This Thing Called Courage

Tuesday, December 09, 2008

Right Whales Gain Right-of-Way at Sea

By Beth Daley

Boston Globe Staff

For 10 years, scientists and environmentalists have fought to force large ships to slow down to avoid hitting any of the world's remaining 400 North Atlantic right whales. Starting today, ships will finally have to put on the brakes.
A new federal rule requires ships 65 feet or larger to slow to 11.5 miles per hour, or 10 knots, near East Coast ports when whales could be nearby. The lumbering, giant whales feed close to the sea surface and are at great risk of being struck by ships - especially because many shipping lanes slice across their migration routes.
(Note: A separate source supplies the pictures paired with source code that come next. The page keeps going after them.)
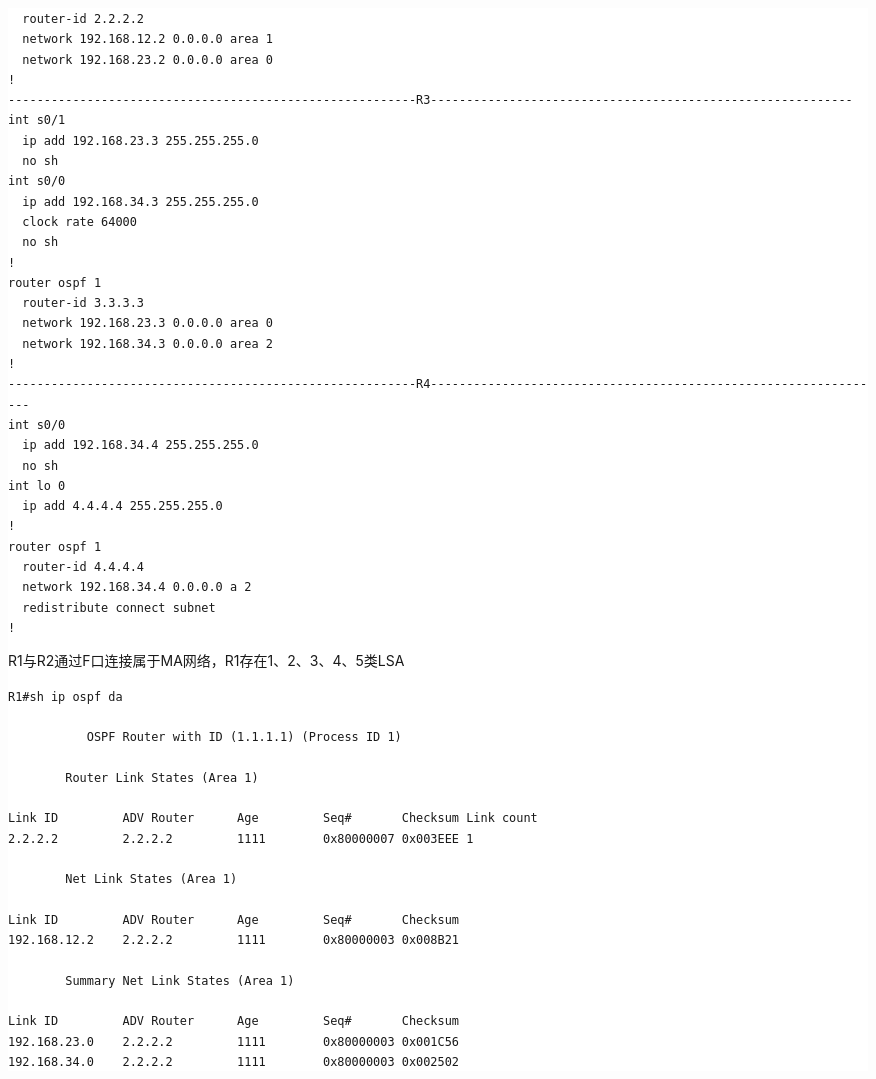       router-id 2.2.2.2
      network 192.168.12.2 0.0.0.0 area 1
      network 192.168.23.2 0.0.0.0 area 0
    !
    ---------------------------------------------------------R3-----------------------------------------------------------
    int s0/1
      ip add 192.168.23.3 255.255.255.0
      no sh
    int s0/0
      ip add 192.168.34.3 255.255.255.0
      clock rate 64000
      no sh
    !
    router ospf 1
      router-id 3.3.3.3
      network 192.168.23.3 0.0.0.0 area 0
      network 192.168.34.3 0.0.0.0 area 2
    !
    ---------------------------------------------------------R4----------------------------------------------------------------
    int s0/0
      ip add 192.168.34.4 255.255.255.0
      no sh
    int lo 0
      ip add 4.4.4.4 255.255.255.0
    !
    router ospf 1
      router-id 4.4.4.4
      network 192.168.34.4 0.0.0.0 a 2
      redistribute connect subnet
    !
    

R1与R2通过F口连接属于MA网络，R1存在1、2、3、4、5类LSA

    R1#sh ip ospf da
    
               OSPF Router with ID (1.1.1.1) (Process ID 1)
    
    		Router Link States (Area 1)
    
    Link ID         ADV Router      Age         Seq#       Checksum Link count
    2.2.2.2         2.2.2.2         1111        0x80000007 0x003EEE 1
    
    		Net Link States (Area 1)
    
    Link ID         ADV Router      Age         Seq#       Checksum
    192.168.12.2    2.2.2.2         1111        0x80000003 0x008B21
    
    		Summary Net Link States (Area 1)
    
    Link ID         ADV Router      Age         Seq#       Checksum
    192.168.23.0    2.2.2.2         1111        0x80000003 0x001C56
    192.168.34.0    2.2.2.2         1111        0x80000003 0x002502
    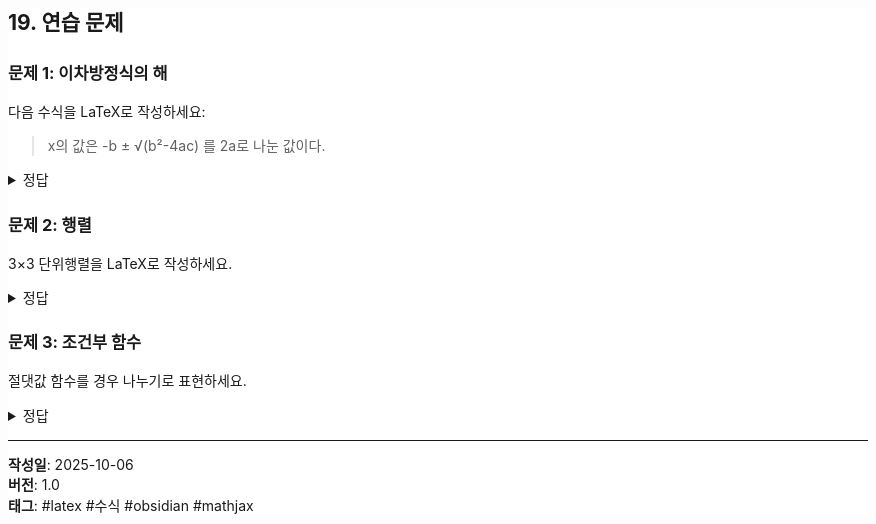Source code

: ## 19. 연습 문제

### 문제 1: 이차방정식의 해
다음 수식을 LaTeX로 작성하세요:
> x의 값은 -b ± √(b²-4ac) 를 2a로 나눈 값이다.

<details><summary>정답</summary></details>

### 문제 2: 행렬
3×3 단위행렬을 LaTeX로 작성하세요.

<details><summary>정답</summary></details>

### 문제 3: 조건부 함수
절댓값 함수를 경우 나누기로 표현하세요.

<details><summary>정답</summary></details>

---

**작성일**: 2025-10-06  
**버전**: 1.0  
**태그**: #latex #수식 #obsidian #mathjax
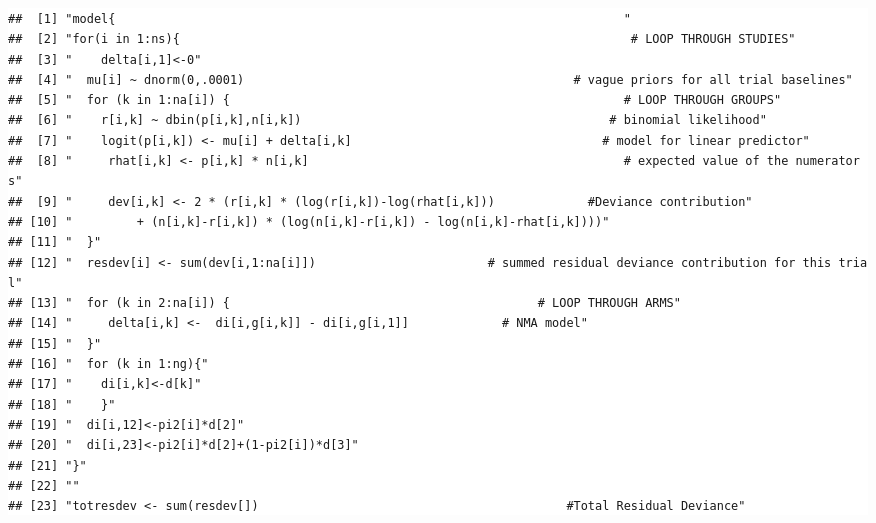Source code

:     ##  [1] "model{                                                                       "                                           
    ##  [2] "for(i in 1:ns){                                                               # LOOP THROUGH STUDIES"                    
    ##  [3] "    delta[i,1]<-0"                                                                                                       
    ##  [4] "  mu[i] ~ dnorm(0,.0001)                                              # vague priors for all trial baselines"            
    ##  [5] "  for (k in 1:na[i]) {                                                       # LOOP THROUGH GROUPS"                      
    ##  [6] "    r[i,k] ~ dbin(p[i,k],n[i,k])                                           # binomial likelihood"                        
    ##  [7] "    logit(p[i,k]) <- mu[i] + delta[i,k]                                   # model for linear predictor"                  
    ##  [8] "     rhat[i,k] <- p[i,k] * n[i,k]                                            # expected value of the numerators"         
    ##  [9] "     dev[i,k] <- 2 * (r[i,k] * (log(r[i,k])-log(rhat[i,k]))             #Deviance contribution"                          
    ## [10] "         + (n[i,k]-r[i,k]) * (log(n[i,k]-r[i,k]) - log(n[i,k]-rhat[i,k])))"                                              
    ## [11] "  }"                                                                                                                     
    ## [12] "  resdev[i] <- sum(dev[i,1:na[i]])                        # summed residual deviance contribution for this trial"        
    ## [13] "  for (k in 2:na[i]) {                                           # LOOP THROUGH ARMS"                                    
    ## [14] "     delta[i,k] <-  di[i,g[i,k]] - di[i,g[i,1]]             # NMA model"                                                 
    ## [15] "  }"                                                                                                                     
    ## [16] "  for (k in 1:ng){"                                                                                                      
    ## [17] "    di[i,k]<-d[k]"                                                                                                       
    ## [18] "    }"                                                                                                                   
    ## [19] "  di[i,12]<-pi2[i]*d[2]"                                                                                                 
    ## [20] "  di[i,23]<-pi2[i]*d[2]+(1-pi2[i])*d[3]"                                                                                 
    ## [21] "}"                                                                                                                       
    ## [22] ""                                                                                                                        
    ## [23] "totresdev <- sum(resdev[])                                           #Total Residual Deviance"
Whales are just now beginning their seasonal migration from New England waters to their calving grounds off Florida and Georgia.
"At long last, the ocean is going to be a little bit safer for right whales - cause for celebration among the many of us who have worked for the past decade to see this rule enacted," said Amy Knowlton, of the New England Aquarium's right whale research team.
The dark-colored whales - so named because they float when dead and thus were the "right" whale to kill for oil - have never made a comeback after being hunted nearly to extinction in the 1700s. Many of the creatures get tangled in fishing gear, but scientists say ships are now their major killer: At least one-third of all the right whales that died in the past decade were fatally injured by ship strikes. Since 2001, at least 12 right whales have been struck by ships.
While researchers have known for years that right whales were vulnerable to ship strikes, the shipping industry was loath to slow down maritime traffic, saying it would cost too much to do so.
But a growing body of evidence showed that the probability of right whales dying after being struck drops from more than 80 percent, if a vessel is traveling about 17 miles per hour or more, to just over 20 percent if the ship is moving at 11.5 miles per hour or less. The average speed of vessels in right whale habitats has been around 17 miles per hour.
The National Oceanic and Atmospheric Administration sent a marine speed limit rule to the White House to be finalized in early 2007, but it was held up in the federal Office of Management and Budget. It wasn't until environmentalists, Senator John Kerry, and others publicly urged its passage that the rule was released - although in slightly weaker form than many scientists wanted.
Still, few environmentalists or scientists are complaining today. They believe the rule will help save right whale lives. And that, Knowlton said, just may mean the survival of the species.